Why isn't it industry standard? Pat O'Brien, obstetrician at UCH and spokesperson for the Royal College of Obstetricians and Gynaecologists, says it's largely to do with "expense [of the scans; not all hospitals offer scans at 11-13 weeks] and training". It takes an extra day to train a sonographer to do an NT, but there is a huge shortage of sonographers. A further setback was that, in March, NICE published guidelines recommending the combined test, partly, one can imagine, due to funding.

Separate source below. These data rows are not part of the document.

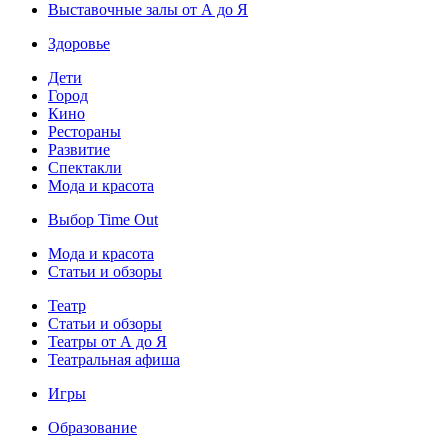
Выставочные залы от А до Я
Здоровье
Дети
Город
Кино
Рестораны
Развитие
Спектакли
Мода и красота
Выбор Time Out
Мода и красота
Статьи и обзоры
Театр
Статьи и обзоры
Театры от А до Я
Театральная афиша
Игры
Образование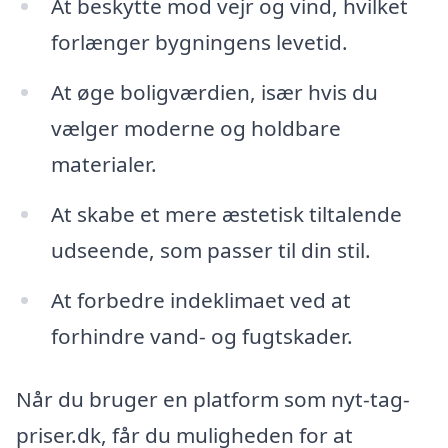
At beskytte mod vejr og vind, hvilket
forlænger bygningens levetid.
At øge boligværdien, især hvis du
vælger moderne og holdbare
materialer.
At skabe et mere æstetisk tiltalende
udseende, som passer til din stil.
At forbedre indeklimaet ved at
forhindre vand- og fugtskader.
Når du bruger en platform som nyt-tag-
priser.dk, får du muligheden for at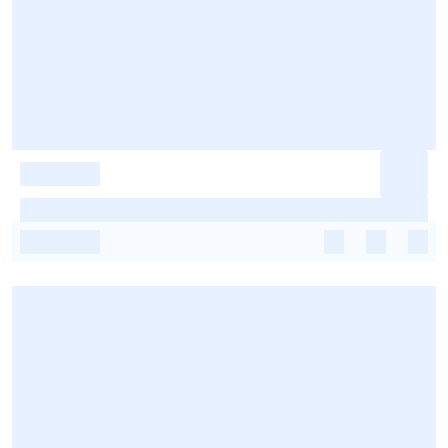
-
-
-
-
-
-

Many hospitals already offer nuchal scans, and the quad test. Adding the extra blood test at 15 weeks (to make the combined test into the integrated test), according to one screening insider, would cost the NHS "about £25". This isn't an official figure, but for about that, you could have a test that would substantially increase the detection rate and cut down false positives. We need to weigh this up against the cost of an amniocentesis, which has to be performed by an obstetrician further trained in fetal medicine. Oh, and against the potential loss of a healthy baby – but I guess that doesn't figure on anyone's spreadsheet.